90 Prozent der Deutschen wollen klimaneutrale Wirtschaft

90 Prozent der Deutschen wollen klimaneutrale Wirtschaft
Der Klimawandel macht der Mehrheit der Menschen in Deutschland auch in der Corona-Pandemie große Sorgen. 90 Prozent befürworten deshalb laut einer Studie einen zügigen Umbau der Wirtschaft. Nur ein Viertel findet, dass die Politik genug tut.

Berlin (epd). Trotz der Corona-Pandemie sorgt sich die übergroße Mehrheit der Menschen in Deutschland weiter um den Klimaschutz. Laut der am Donnerstag in Berlin von Bundesumweltministerium und Umweltbundesamt (UBA) vorgestellten Umweltbewusstseinsstudie 2020 halten 70 Prozent den Klimaschutz für weiterhin wichtig. Für 16 Prozent ist er im Corona-Krisenjahr 2020 sogar noch wichtiger geworden. Rund 90 Prozent befürworten demnach einen zügigen und zugleich sozialverträglichen Umbau zu einer nachhaltigen Wirtschaft.
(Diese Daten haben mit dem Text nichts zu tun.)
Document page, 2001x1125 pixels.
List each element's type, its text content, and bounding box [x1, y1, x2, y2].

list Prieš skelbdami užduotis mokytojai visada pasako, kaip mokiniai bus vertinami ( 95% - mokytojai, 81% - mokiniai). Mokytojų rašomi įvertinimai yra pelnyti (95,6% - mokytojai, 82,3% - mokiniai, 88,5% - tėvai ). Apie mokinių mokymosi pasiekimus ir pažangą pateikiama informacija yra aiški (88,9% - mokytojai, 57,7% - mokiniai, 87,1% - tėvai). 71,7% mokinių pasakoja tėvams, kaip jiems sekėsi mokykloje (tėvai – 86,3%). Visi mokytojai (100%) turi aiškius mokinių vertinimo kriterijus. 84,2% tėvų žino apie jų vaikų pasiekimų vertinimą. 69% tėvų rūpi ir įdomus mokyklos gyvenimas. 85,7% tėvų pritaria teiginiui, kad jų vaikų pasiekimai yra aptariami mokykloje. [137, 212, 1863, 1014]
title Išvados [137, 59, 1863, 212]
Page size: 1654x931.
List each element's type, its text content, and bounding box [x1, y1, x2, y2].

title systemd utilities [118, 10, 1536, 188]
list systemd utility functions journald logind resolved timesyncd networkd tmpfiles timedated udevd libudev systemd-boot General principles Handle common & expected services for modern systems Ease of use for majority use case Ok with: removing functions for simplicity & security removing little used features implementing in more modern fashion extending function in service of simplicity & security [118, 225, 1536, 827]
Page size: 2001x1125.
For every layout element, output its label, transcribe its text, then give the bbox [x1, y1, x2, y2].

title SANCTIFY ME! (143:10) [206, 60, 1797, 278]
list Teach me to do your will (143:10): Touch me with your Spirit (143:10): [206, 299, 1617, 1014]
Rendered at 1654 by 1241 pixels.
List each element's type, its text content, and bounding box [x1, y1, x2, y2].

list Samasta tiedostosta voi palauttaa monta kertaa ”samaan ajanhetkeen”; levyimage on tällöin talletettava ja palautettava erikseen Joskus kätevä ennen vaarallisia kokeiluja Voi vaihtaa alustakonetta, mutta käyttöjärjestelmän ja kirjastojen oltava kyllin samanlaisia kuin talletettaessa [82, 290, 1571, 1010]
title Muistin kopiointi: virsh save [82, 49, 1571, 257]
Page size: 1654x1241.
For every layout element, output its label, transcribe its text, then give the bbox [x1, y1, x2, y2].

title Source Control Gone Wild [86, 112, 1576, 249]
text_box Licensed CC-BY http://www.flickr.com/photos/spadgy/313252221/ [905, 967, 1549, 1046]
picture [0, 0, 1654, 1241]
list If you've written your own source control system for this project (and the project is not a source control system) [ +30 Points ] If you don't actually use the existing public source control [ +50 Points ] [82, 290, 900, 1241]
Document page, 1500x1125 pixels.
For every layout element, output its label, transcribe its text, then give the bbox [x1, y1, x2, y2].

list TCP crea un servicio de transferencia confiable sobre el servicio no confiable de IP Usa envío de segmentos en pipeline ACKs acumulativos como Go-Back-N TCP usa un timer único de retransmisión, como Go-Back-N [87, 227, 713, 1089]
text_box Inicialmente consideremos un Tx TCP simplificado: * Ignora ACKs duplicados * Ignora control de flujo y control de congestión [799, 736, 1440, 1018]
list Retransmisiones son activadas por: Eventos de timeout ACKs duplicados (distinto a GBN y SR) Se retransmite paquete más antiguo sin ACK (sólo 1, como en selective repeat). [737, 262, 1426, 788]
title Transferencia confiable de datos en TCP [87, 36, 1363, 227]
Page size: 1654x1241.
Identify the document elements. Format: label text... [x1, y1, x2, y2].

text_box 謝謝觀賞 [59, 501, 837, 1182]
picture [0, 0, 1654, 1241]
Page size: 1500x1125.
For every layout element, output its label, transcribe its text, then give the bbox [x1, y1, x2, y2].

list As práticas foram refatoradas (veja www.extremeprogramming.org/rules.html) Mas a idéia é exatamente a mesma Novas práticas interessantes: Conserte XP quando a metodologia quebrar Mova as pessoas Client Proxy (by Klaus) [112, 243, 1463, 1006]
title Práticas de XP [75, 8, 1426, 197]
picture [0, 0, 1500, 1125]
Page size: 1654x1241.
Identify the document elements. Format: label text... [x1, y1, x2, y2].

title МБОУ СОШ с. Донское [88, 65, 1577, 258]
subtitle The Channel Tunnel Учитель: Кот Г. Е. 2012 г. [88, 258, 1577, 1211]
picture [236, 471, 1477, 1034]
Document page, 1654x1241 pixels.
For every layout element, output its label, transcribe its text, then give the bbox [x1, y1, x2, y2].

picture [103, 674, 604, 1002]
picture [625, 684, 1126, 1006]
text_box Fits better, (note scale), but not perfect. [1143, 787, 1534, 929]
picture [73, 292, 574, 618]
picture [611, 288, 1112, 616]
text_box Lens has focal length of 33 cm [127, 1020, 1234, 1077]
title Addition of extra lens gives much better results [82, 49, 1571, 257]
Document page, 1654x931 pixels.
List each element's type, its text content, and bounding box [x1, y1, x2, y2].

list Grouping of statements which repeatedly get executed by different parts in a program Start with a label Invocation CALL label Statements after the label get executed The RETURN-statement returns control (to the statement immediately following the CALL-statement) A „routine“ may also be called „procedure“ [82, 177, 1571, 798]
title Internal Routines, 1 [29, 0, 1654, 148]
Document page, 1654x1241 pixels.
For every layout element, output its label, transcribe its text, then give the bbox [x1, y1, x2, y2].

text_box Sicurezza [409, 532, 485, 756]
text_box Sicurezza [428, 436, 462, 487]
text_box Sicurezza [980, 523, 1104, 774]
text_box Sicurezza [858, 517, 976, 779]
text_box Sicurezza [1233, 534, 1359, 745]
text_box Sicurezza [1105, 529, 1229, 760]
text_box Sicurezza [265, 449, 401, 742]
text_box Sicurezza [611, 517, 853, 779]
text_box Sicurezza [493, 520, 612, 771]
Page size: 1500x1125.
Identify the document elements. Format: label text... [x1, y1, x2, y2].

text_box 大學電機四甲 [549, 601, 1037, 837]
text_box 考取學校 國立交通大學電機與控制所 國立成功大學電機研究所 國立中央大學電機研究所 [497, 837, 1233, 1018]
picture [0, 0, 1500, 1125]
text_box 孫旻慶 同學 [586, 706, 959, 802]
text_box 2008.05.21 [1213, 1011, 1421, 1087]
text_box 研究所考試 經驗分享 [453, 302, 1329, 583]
Handlungsbedarf sehen die Befragten vor allem in den Bereichen Energie, Landwirtschaft und Verkehr.

So sprechen sich knapp zwei Drittel der Menschen in Deutschland für ein Tempolimit von 130 Stundenkilometern auf Autobahnen aus. Etwa 90 Prozent wünschen sich, dass das Fahren mit Bussen und Bahnen kostengünstiger und das Angebot ausgeweitet wird. Rund 90 Prozent sehen großen Handlungsbedarf bei der Verringerung von Verpackungsmüll und Lebensmittelabfällen. Knapp zwei Drittel wünschen sich auch ein besseres Angebot an vegetarischen und veganen Produkten und Speisen in Kantinen und Gaststätten.

Die Deutschen stellen dabei den Akteuren im Bereich Umwelt- und Klimaschutz ziemlich schlechte Zeugnisse aus, mit Ausnahme der Umweltverbände. Nur 26 Prozent finden, dass die Bundesregierung genug tut, bei den Städten und Gemeinden sind es 34 Prozent. Am schlechtesten wird das Agieren von Industrie und Wirtschaft beurteilt. Hier finden nur 16 Prozent, dass ausreichend etwas getan wird. Auch ihren eigenen Beitrag zum Klimaschutz schätzen die Befragten mit 21 Prozent nur gering ein.

So kaufen nur ein Viertel (26 Prozent) Bio-Lebensmittel ein, eine Verbesserung um einen Prozentpunkt seit 2019. Nur 40 Prozent benutzen für ihre alltäglichen Wege Fahrrad und Öffentlichen Nahverkehr (plus drei Prozentpunkte).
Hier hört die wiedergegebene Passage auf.